Saturday, 12/09/2023 10:30:56 PM

Saturday, December 09, 2023 10:30:56 PM

Post# of 796311
Latest from TH: "VM–I have not read or heard anything that would indicate that the state and fate of Fannie and Freddie are being discussed among the senior economic policymakers in the Biden administration, but that doesn’t rule out the possibility that discussions on this issue might be taking place behind the scenes. As I’ve said often, returning the companies to their former states of shareholder-owned companies, with capital requirements that allow them to set their guaranty fees on an economic basis to the benefit of lower-income borrowers (whose share of loans guaranteed by Fannie and Freddie has plunged since the conservatorships), should be a “wheelhouse” initiative for a Democratic administration that claims to support affordable housing. And as I detailed in my current post–which was written with the administration’s senior policymakers, and those who know or might influence them, in mind (and that I know has been circulated widely)–there IS in fact “An Easy Way Out” of the Fannie and Freddie conservatorships that would be a win for all stakeholders, and for which the Biden administration could take credit.

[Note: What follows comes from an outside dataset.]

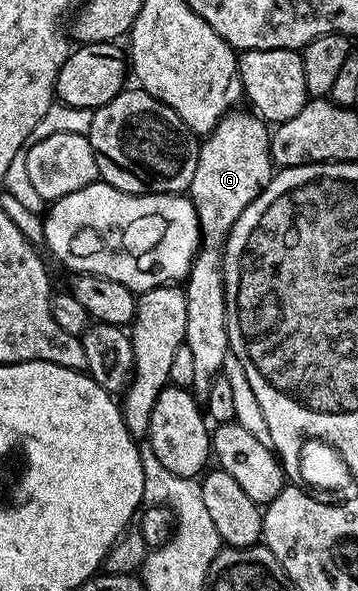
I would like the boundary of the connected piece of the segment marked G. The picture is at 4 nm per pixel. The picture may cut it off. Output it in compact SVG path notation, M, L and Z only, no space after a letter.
M233 109L222 116L216 128L201 142L198 169L194 169L190 188L190 198L200 222L201 244L183 288L186 297L184 346L190 349L194 364L191 390L200 397L207 396L216 376L223 372L224 362L230 354L224 292L224 243L234 221L242 217L242 209L246 209L246 205L262 193L274 174L269 124L251 110L240 110Z

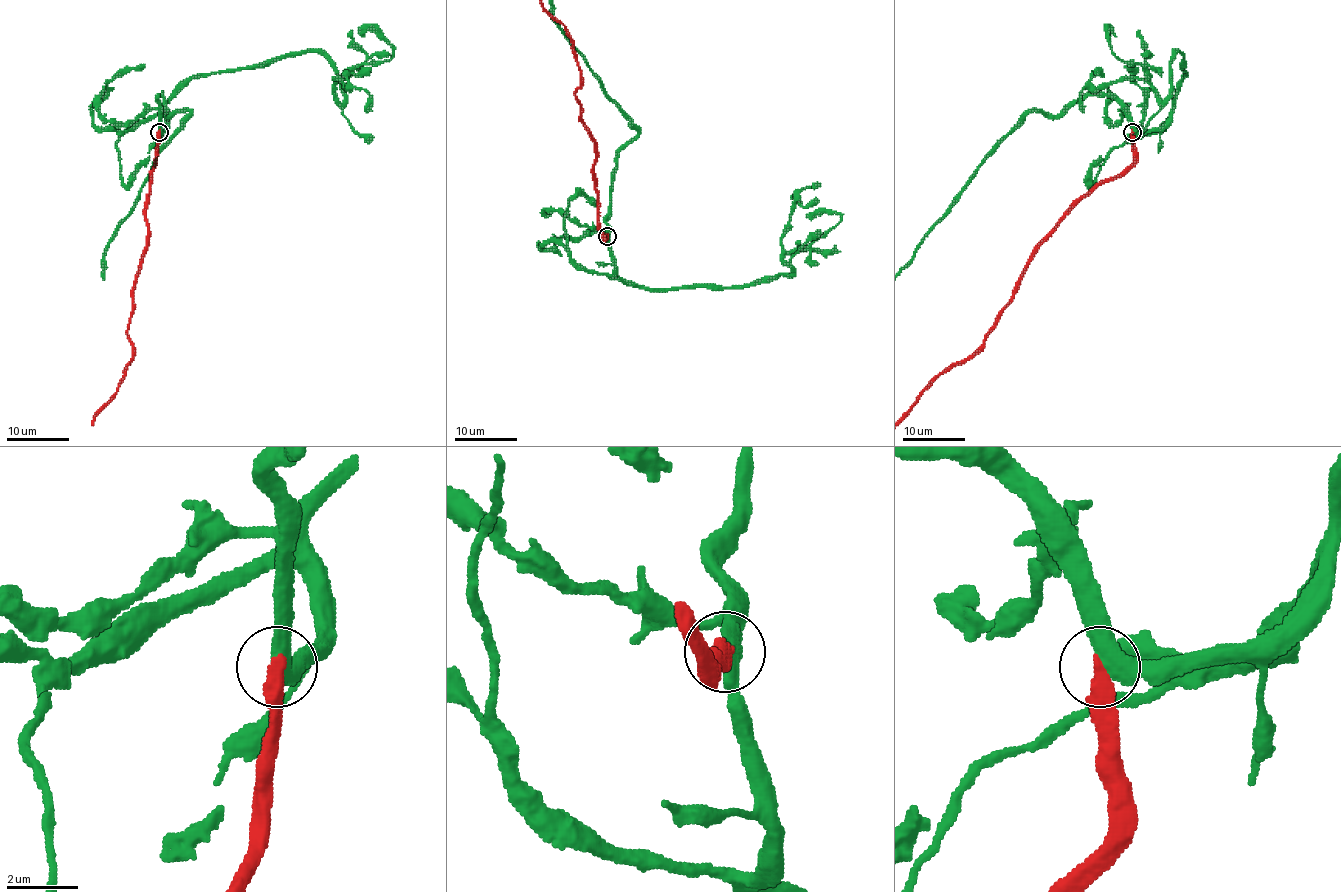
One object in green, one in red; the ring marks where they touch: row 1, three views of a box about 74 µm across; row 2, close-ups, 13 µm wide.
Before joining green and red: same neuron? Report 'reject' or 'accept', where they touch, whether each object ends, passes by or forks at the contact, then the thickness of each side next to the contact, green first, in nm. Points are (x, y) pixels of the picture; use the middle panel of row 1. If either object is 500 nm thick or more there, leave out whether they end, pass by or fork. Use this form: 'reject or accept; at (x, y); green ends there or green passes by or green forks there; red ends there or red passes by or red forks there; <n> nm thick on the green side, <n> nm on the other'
reject; at (607, 236); green passes by; red ends there; 440 nm thick on the green side, 440 nm on the other

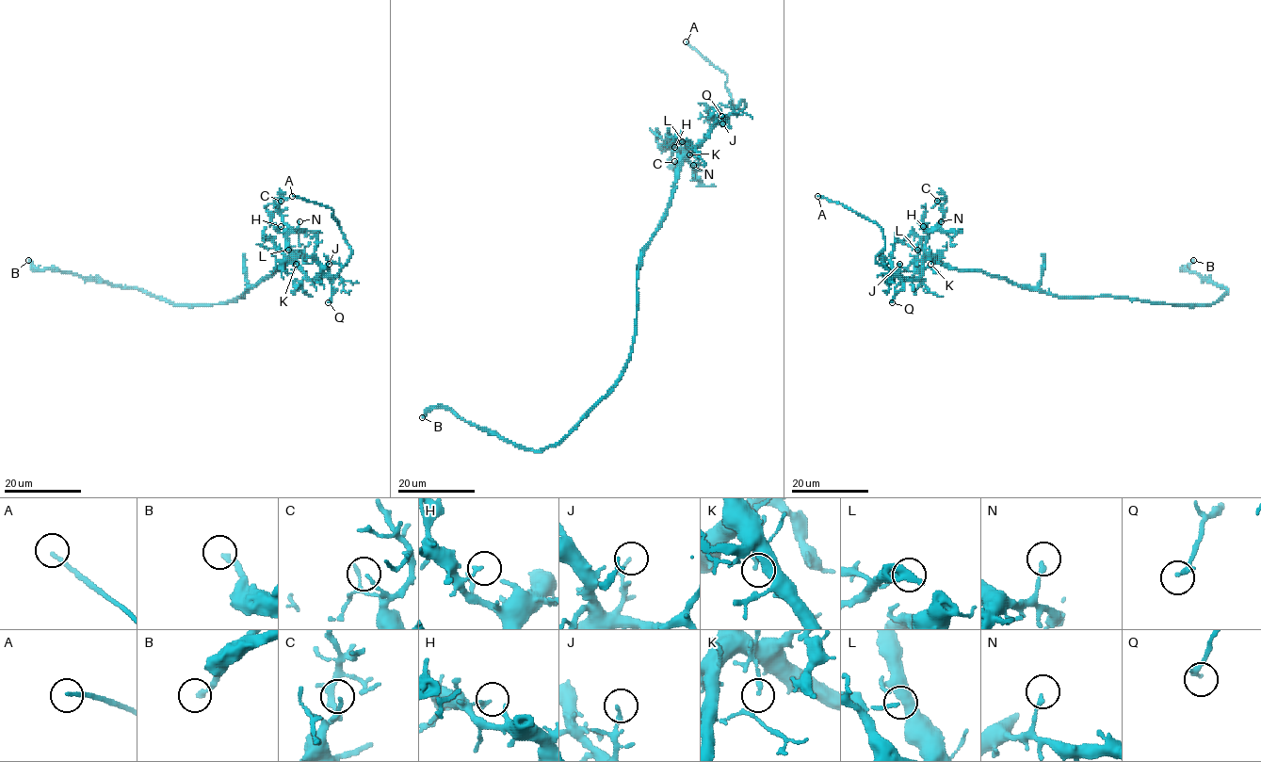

Will they embrace that way out? I wish I knew. But “kicking the can down the road” won’t result in a better resolution than the one I’ve proposed, and it WILL result in some other administration getting the credit (and the value of Treasury’s warrants for 79.9 percent of the companies’ common stock) for whatever that resolution ultimately turns out to be.

I will continue to be on the alert for clues that suggest something might be stirring within the Biden administration’s policy circles. Absent such clues, however, I have no basis for speculating what may or may not happen with Fannie and Freddie, either before or after the election, irrespective of which way it goes."